Exercise brief:
All of the data below should be copied exactly as it stands.

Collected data
Start of Block

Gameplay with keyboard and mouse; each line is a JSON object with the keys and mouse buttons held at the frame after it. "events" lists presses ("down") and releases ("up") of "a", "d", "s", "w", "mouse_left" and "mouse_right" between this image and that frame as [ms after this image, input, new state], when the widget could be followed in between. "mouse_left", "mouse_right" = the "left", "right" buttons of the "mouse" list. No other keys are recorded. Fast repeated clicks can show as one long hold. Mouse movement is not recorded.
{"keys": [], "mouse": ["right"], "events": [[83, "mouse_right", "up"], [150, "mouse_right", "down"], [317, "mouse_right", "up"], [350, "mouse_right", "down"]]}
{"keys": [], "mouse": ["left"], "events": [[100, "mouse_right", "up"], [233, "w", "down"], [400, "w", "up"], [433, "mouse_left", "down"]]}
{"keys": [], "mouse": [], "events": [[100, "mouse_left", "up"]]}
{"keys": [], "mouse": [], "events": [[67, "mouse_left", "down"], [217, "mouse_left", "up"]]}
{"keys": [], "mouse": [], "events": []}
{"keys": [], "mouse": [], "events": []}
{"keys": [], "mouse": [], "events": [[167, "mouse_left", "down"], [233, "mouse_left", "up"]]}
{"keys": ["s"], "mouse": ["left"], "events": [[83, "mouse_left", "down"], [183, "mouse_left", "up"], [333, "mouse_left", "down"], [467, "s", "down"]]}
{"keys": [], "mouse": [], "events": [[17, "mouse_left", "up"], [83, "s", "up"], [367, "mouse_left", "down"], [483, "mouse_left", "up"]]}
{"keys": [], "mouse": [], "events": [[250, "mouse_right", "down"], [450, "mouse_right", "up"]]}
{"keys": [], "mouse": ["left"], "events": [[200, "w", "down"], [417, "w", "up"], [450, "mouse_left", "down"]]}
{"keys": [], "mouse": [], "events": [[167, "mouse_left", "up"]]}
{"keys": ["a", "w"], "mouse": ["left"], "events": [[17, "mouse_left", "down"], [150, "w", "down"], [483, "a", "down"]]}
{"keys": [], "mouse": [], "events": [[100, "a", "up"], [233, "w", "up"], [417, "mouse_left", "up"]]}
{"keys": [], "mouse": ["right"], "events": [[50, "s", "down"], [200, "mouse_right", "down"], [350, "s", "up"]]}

End of Block

Exercise answer:
Gameplay with keyboard and mouse; each line is a JSON object with the keys and mouse buttons held at the frame after it. "events" lists presses ("down") and releases ("up") of "a", "d", "s", "w", "mouse_left" and "mouse_right" between this image and that frame as [ms after this image, input, new state], when the widget could be followed in between. "mouse_left", "mouse_right" = the "left", "right" buttons of the "mouse" list. No other keys are recorded. Fast repeated clicks can show as one long hold. Mouse movement is not recorded.
{"keys": [], "mouse": ["right"], "events": [[83, "mouse_right", "up"], [150, "mouse_right", "down"], [317, "mouse_right", "up"], [350, "mouse_right", "down"]]}
{"keys": [], "mouse": ["left"], "events": [[100, "mouse_right", "up"], [233, "w", "down"], [400, "w", "up"], [433, "mouse_left", "down"]]}
{"keys": [], "mouse": [], "events": [[100, "mouse_left", "up"]]}
{"keys": [], "mouse": [], "events": [[67, "mouse_left", "down"], [217, "mouse_left", "up"]]}
{"keys": [], "mouse": [], "events": []}
{"keys": [], "mouse": [], "events": []}
{"keys": [], "mouse": [], "events": [[167, "mouse_left", "down"], [233, "mouse_left", "up"]]}
{"keys": ["s"], "mouse": ["left"], "events": [[83, "mouse_left", "down"], [183, "mouse_left", "up"], [333, "mouse_left", "down"], [467, "s", "down"]]}
{"keys": [], "mouse": [], "events": [[17, "mouse_left", "up"], [83, "s", "up"], [367, "mouse_left", "down"], [483, "mouse_left", "up"]]}
{"keys": [], "mouse": [], "events": [[250, "mouse_right", "down"], [450, "mouse_right", "up"]]}
{"keys": [], "mouse": ["left"], "events": [[200, "w", "down"], [417, "w", "up"], [450, "mouse_left", "down"]]}
{"keys": [], "mouse": [], "events": [[167, "mouse_left", "up"]]}
{"keys": ["a", "w"], "mouse": ["left"], "events": [[17, "mouse_left", "down"], [150, "w", "down"], [483, "a", "down"]]}
{"keys": [], "mouse": [], "events": [[100, "a", "up"], [233, "w", "up"], [417, "mouse_left", "up"]]}
{"keys": [], "mouse": ["right"], "events": [[50, "s", "down"], [200, "mouse_right", "down"], [350, "s", "up"]]}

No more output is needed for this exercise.